(Data excerpts)

□ □ □ □ □ □ □

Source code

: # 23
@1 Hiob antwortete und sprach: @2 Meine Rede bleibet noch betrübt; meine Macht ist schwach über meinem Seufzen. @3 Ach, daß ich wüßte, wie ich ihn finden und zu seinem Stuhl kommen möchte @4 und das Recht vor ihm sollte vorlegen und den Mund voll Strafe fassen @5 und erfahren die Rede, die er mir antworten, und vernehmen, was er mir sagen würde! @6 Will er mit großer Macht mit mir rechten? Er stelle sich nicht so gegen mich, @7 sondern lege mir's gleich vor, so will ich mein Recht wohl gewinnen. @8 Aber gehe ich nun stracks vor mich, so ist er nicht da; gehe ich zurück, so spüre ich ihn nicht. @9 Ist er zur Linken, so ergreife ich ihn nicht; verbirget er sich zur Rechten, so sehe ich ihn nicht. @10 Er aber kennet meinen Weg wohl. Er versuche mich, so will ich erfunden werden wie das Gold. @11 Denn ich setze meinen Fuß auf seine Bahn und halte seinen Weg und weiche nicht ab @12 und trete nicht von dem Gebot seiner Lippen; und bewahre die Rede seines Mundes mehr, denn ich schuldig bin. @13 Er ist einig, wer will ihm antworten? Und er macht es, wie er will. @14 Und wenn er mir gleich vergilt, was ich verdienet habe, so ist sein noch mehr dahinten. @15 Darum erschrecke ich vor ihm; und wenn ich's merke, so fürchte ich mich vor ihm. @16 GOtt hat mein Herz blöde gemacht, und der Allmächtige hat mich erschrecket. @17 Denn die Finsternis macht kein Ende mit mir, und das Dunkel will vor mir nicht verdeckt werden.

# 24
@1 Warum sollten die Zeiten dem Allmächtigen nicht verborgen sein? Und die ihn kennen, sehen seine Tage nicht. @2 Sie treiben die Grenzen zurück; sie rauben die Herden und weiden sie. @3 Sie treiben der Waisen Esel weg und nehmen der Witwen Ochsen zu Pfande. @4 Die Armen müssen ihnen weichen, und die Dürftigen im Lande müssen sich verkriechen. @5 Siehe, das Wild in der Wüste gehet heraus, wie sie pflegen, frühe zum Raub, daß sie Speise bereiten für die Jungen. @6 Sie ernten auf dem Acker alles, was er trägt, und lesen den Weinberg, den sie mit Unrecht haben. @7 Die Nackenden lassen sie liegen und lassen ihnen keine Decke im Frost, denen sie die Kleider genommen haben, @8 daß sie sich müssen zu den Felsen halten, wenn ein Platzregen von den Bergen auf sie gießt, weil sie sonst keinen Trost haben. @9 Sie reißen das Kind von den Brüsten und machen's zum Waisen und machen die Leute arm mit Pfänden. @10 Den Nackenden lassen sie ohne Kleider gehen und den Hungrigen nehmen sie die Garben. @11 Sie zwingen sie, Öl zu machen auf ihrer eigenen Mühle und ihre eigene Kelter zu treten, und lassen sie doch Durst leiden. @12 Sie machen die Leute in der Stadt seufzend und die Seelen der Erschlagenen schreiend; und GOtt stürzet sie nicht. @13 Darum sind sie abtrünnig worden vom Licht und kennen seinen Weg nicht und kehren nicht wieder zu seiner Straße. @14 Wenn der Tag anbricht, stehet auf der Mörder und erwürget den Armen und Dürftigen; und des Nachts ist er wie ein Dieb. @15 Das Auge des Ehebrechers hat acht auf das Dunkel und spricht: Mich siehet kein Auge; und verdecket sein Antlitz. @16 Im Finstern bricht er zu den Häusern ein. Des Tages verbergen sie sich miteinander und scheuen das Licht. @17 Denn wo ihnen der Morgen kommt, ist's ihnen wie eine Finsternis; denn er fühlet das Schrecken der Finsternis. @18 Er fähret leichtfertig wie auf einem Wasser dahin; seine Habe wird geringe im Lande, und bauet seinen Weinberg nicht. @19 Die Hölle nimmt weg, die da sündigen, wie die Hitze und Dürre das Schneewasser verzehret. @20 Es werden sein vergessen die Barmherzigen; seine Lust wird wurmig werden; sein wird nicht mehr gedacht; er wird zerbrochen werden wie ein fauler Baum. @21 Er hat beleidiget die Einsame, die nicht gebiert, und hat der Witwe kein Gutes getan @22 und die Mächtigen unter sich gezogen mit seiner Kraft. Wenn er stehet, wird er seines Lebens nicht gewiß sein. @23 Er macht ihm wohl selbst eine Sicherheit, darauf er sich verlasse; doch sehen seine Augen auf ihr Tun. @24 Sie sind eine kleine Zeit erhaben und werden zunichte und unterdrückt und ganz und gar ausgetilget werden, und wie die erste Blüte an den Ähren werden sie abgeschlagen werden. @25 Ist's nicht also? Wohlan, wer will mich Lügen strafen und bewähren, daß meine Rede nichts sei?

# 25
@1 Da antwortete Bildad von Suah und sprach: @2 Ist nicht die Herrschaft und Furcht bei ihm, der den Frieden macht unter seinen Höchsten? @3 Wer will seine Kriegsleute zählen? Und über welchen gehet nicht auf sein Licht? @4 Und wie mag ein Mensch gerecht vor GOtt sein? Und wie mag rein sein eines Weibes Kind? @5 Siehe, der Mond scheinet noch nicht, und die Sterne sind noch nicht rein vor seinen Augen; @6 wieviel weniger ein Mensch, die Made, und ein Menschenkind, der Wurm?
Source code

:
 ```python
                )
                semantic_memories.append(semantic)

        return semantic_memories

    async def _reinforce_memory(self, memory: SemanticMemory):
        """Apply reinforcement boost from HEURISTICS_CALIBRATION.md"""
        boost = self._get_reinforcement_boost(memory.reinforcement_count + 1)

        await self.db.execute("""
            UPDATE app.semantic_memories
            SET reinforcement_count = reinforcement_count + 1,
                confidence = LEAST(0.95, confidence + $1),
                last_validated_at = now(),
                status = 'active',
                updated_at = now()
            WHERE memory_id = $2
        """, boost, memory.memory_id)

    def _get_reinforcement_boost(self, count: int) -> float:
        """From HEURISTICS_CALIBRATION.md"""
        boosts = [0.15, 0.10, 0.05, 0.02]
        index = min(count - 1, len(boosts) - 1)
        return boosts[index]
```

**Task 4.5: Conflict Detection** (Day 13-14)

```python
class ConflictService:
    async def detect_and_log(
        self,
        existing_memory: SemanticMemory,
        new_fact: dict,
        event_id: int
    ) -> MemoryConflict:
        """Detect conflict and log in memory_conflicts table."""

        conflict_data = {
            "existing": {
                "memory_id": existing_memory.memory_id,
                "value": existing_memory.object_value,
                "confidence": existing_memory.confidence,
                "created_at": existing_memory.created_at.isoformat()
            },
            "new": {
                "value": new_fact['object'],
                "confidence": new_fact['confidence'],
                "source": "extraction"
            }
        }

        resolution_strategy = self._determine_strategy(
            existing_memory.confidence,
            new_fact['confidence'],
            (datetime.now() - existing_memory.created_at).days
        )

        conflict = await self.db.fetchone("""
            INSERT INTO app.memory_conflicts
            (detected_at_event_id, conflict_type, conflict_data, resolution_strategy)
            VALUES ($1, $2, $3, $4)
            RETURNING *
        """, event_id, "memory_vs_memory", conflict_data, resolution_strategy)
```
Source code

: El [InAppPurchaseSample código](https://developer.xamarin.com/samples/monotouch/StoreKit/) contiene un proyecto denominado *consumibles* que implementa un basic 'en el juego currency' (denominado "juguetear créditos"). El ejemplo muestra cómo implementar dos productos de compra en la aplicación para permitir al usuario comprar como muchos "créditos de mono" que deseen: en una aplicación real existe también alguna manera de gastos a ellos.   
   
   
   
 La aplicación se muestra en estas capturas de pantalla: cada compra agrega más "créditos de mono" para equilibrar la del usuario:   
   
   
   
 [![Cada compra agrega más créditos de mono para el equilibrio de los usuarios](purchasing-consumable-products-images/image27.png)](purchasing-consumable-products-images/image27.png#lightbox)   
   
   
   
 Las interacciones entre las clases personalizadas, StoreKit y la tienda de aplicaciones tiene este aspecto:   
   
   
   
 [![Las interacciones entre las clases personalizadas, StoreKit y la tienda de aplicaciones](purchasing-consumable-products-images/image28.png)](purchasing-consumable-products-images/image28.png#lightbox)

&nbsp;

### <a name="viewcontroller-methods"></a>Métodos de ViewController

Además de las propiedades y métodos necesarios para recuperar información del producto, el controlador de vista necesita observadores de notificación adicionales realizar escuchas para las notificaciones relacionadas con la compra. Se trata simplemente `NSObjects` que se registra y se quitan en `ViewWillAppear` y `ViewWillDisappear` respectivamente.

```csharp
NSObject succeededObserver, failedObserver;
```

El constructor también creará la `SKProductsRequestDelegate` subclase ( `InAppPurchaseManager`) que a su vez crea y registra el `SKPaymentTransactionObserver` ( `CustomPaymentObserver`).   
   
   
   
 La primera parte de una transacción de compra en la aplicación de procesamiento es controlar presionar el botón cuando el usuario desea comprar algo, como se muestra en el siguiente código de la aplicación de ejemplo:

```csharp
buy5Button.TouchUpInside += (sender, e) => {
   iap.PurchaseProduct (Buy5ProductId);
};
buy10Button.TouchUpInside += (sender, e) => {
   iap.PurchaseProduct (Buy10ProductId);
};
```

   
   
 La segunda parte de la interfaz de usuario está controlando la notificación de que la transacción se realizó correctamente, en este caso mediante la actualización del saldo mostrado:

□ □ □ □ □ □ □

◆ **What is expected**: Return each line in the records that holds the string "images".

◆ **Answer**:
 [![Cada compra agrega más créditos de mono para el equilibrio de los usuarios](purchasing-consumable-products-images/image27.png)](purchasing-consumable-products-images/image27.png#lightbox)   
 [![Las interacciones entre las clases personalizadas, StoreKit y la tienda de aplicaciones](purchasing-consumable-products-images/image28.png)](purchasing-consumable-products-images/image28.png#lightbox)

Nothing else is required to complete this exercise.